Durante a travessia do Atlântico Sul, a aeronave enfrentou condições meteorológicas adversas. Uma falha técnica nos sondas pitot, responsáveis por medir a velocidade da aeronave em relação ao ar, foi um dos fatores cruciais. Em determinadas condições, esses tubos podiam acumular cristais de gelo, comprometendo a leitura dos dados.

Apesar de a falha não ser considerada grave e haver procedimentos estabelecidos para sua ocorrência, a situação se agravou. A tripulação, em especial o copiloto Bonin, demonstrou nervosismo diante da tempestade. A falta de instruções claras do comandante Dubois, que se retirou para a área de descanso, e a decisão tardia de desviar da rota contribuíram para o agravamento da situação.

Erro humano e a perda de controle

Com o congelamento das sondas pitot, o piloto automático foi desativado, e o controle da aeronave passou para os pilotos. Dados das caixas-pretas, recuperadas posteriormente, indicam que Bonin realizou correções exageradas nos comandos de direção e puxou o sidestick completamente para trás, fazendo o nariz da aeronave subir drasticamente. Esse movimento, em voo de cruzeiro, é um erro fatal que leva à perda de sustentação.

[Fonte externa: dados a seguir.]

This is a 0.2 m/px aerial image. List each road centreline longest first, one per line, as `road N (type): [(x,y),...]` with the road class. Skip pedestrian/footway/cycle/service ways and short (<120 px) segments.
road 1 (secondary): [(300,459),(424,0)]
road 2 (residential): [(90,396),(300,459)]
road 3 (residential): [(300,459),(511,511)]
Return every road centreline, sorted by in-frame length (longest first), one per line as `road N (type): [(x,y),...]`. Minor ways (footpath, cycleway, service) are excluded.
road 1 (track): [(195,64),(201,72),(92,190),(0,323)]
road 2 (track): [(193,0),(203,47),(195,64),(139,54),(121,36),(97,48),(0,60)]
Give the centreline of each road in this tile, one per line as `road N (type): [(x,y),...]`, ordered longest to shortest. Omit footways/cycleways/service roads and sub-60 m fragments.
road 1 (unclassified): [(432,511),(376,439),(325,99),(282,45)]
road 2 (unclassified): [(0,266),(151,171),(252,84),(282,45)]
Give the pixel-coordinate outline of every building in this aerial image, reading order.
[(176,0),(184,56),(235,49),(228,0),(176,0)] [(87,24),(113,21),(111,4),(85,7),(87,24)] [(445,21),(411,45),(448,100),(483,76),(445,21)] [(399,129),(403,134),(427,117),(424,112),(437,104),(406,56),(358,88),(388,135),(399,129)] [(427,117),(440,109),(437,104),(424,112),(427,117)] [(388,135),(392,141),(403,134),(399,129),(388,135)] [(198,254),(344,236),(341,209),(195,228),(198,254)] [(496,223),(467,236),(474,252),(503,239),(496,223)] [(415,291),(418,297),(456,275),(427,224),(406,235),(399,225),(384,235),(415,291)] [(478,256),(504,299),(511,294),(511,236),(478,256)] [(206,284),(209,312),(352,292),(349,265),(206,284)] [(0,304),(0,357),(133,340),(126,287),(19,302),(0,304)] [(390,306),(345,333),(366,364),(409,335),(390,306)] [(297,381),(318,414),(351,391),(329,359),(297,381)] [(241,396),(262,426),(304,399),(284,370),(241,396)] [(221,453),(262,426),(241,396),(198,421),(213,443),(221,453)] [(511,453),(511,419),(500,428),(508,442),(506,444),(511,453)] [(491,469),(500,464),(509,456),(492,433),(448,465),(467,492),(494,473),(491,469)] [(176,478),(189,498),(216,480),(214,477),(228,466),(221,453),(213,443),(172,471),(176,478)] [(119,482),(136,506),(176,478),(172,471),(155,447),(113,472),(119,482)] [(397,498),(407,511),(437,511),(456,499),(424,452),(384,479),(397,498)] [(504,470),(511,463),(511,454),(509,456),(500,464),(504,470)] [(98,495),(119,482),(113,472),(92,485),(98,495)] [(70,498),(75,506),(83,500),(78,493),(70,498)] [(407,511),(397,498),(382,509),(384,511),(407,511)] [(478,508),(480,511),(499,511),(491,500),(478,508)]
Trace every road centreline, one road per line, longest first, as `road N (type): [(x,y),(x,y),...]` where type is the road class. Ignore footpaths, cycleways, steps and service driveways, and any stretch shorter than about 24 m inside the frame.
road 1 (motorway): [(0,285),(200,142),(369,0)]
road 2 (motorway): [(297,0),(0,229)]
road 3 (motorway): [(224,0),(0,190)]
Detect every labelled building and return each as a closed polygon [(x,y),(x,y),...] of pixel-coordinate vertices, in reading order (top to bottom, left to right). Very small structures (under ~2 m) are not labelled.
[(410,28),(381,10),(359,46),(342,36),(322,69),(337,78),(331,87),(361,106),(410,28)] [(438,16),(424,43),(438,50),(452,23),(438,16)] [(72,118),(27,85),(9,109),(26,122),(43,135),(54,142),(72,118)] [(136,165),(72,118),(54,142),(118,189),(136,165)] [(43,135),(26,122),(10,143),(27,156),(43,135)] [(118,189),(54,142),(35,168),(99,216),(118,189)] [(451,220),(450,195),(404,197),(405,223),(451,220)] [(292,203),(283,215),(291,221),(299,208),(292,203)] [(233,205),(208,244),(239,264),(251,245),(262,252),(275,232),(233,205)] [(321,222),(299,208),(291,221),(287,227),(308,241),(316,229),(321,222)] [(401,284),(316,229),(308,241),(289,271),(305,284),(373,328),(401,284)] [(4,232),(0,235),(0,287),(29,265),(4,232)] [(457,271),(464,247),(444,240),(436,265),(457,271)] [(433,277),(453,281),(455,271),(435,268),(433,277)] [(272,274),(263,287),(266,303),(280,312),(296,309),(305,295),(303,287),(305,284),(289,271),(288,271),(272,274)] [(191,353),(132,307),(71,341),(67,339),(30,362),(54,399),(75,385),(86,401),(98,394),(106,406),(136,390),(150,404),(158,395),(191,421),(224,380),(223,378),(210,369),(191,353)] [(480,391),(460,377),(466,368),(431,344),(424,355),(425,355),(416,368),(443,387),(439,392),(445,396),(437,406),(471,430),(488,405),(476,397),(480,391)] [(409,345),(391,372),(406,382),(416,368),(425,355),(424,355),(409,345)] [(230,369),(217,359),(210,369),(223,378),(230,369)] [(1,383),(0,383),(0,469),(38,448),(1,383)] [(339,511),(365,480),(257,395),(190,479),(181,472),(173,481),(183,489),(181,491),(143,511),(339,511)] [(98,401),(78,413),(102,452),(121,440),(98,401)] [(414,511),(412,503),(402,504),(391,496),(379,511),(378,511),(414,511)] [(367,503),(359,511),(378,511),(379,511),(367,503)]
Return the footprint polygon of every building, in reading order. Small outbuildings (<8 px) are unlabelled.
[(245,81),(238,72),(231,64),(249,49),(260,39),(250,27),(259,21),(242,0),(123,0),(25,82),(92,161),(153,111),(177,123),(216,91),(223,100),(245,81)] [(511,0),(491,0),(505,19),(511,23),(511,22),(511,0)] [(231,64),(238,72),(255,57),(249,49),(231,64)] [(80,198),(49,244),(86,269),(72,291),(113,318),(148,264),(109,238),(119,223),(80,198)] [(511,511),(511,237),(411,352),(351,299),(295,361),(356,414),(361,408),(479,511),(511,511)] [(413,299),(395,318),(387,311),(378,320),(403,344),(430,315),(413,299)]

O relatório do BEA (órgão francês de investigação de acidentes aéreos) aponta para uma grave imperícia por parte do piloto. A falta de treinamento adequado para a situação de perda de instrumentos em condições de estresse e turbulência intensa, somada à comunicação imprecisa entre os tripulantes, culminou na entrada em estol da aeronave.

A queda e o desfecho trágico

Em 1º de junho de 2009, às 02h14min28 UTC, o Airbus A330 colidiu com o Oceano Atlântico. A queda durou cerca de três minutos e meio, desde 11.500 metros de altitude, sem que a aeronave recuperasse a sustentação. A velocidade vertical no impacto era de aproximadamente 200 km/h, com o nariz inclinado para cima.

O desastre do voo AF-447, que matou 228 pessoas, marcou profundamente a aviação comercial. A investigação detalhada, a recuperação das caixas-pretas e o julgamento posterior buscama evitar que tragédias semelhantes se repitam, reforçando a importância da segurança e do rigor nos procedimentos aeronáuticos.